The international credit rating agency also lowered a long-term rating on Bankoh's affiliate, Bancorp Hawaii Capital Trust I, as well as their parent, Pacific Century Financial Corp. It did not change Bankoh's short-term credit ratings. Lower ratings usually mean higher borrowing costs for the company.
S&P said yesterday's downgrades followed Pacific Century's announcement late Tuesday that the company will use $55 million to $65 million to cover bad loans and stock up reserves for future nonperforming loans.
Moody's Investors Service, meanwhile, affirmed its rating on the company's debt today but changed its outlook to "negative" from "stable".
"I think this just reflects the latest development on the credit quality front," said Joseph Morford, banking analyst with Daine Rauscher Wessels in San Francisco.
The company's stock, which sank 18 percent on Wednesday, fell 19 cents today to close at $15.81 on the New York Stock Exchange. S&P's downgrade came after the market closed yesterday. The stock is down about 16 percent so far this year.
Pacific Century said Tuesday it will take a $5.1 million charge and increase its loss reserve by $10 million because of the recent coup in Fiji, where the bank-holding company operates three branches. Pacific Century also will take a $6 million charge from two syndicated mainland loans, and $8.5 million from three unidentified commercial loans in Hawaii.
S&P said the recent loan developments would likely affect near- to intermediate-term profits for Pacific Century. It also said Pacific Century's geographic markets tend to go through volatile growth patterns.
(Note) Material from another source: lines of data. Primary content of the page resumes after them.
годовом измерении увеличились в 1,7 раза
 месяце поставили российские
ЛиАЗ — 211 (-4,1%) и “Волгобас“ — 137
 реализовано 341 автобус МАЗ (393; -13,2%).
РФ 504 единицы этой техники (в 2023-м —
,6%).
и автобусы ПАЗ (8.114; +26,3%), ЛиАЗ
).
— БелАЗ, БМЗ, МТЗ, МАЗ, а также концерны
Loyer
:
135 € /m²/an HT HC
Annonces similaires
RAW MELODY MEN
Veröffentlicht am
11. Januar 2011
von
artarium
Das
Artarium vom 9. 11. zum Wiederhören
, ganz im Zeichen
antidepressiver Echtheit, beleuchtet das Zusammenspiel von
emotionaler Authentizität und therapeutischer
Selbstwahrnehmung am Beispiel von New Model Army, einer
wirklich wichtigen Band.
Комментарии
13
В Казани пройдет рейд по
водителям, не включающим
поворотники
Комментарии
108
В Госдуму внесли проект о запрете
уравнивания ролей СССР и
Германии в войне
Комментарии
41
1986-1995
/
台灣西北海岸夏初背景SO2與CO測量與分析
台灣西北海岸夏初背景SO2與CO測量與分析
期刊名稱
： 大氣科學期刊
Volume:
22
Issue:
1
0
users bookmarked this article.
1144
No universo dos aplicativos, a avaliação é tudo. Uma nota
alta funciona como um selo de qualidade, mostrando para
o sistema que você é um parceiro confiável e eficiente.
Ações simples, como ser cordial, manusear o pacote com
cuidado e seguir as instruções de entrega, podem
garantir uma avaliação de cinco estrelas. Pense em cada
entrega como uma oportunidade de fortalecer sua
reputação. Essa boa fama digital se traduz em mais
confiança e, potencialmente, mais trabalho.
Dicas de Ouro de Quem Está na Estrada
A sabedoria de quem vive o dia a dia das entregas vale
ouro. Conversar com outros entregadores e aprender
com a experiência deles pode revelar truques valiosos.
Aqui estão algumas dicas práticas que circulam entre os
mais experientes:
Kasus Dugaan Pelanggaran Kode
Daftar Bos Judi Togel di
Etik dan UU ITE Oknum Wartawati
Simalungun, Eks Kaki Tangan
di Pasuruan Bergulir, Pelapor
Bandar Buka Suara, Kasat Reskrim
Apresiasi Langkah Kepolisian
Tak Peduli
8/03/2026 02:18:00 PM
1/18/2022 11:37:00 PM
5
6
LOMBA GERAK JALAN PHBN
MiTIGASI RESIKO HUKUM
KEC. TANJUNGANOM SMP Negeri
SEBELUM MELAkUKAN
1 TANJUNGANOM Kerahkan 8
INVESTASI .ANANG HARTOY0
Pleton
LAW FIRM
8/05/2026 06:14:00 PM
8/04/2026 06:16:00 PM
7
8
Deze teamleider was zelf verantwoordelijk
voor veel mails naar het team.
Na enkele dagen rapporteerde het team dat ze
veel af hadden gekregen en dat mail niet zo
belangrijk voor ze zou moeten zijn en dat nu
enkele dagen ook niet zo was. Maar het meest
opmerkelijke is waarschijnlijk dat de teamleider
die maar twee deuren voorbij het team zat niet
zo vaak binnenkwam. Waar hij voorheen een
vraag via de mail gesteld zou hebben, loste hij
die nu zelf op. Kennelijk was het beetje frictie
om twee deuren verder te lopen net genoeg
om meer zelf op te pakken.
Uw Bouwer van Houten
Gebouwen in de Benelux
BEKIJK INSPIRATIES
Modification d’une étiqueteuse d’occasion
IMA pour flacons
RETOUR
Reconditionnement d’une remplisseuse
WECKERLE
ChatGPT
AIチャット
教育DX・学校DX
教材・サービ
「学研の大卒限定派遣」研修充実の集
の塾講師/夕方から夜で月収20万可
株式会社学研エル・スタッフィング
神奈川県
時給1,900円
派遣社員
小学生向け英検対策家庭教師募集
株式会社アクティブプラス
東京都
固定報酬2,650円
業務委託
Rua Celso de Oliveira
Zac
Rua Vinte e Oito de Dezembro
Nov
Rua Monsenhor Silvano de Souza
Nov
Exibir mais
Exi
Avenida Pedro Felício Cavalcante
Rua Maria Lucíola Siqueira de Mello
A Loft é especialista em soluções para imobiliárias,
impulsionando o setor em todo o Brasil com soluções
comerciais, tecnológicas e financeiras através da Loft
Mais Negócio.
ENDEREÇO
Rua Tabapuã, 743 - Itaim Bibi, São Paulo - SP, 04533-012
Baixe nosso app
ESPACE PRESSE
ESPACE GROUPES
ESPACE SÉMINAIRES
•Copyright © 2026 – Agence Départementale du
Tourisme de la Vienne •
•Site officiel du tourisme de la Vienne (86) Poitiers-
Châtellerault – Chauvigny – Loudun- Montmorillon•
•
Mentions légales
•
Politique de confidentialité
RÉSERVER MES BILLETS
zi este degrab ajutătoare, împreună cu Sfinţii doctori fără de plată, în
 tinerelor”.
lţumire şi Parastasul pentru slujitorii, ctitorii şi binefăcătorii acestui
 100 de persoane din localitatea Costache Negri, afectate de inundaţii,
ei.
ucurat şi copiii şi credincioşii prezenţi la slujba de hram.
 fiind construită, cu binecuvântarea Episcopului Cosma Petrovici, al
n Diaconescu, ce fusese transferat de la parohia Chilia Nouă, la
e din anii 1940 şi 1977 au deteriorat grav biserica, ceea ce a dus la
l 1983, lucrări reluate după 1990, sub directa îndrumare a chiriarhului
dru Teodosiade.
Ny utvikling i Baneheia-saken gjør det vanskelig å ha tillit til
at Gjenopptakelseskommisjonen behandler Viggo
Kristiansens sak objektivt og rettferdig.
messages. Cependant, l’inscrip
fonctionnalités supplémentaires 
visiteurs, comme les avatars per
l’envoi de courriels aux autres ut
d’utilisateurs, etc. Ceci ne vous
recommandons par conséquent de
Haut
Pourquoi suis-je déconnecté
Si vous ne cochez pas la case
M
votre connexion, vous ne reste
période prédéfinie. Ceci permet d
However, the agency added that Pacific Century has always kept its loan loss reserves at strong levels, and has had success in managing credit quality.
"While the rating change is a disappointment, we were pleased that S&P acknowledged our historical success with managing credit quality through cyclical downturns, and recognized our strong capital and loan loss reserve levels," Chief Financial Officer David Houle said yesterday.
Pacific Century's earnings had been improving from rising economic activity in Hawaii and a massive reorganization that will eliminate about 1,000 positions and save $43 million a year.
Pacific Century had about $14.3 billion in assets as of March 30.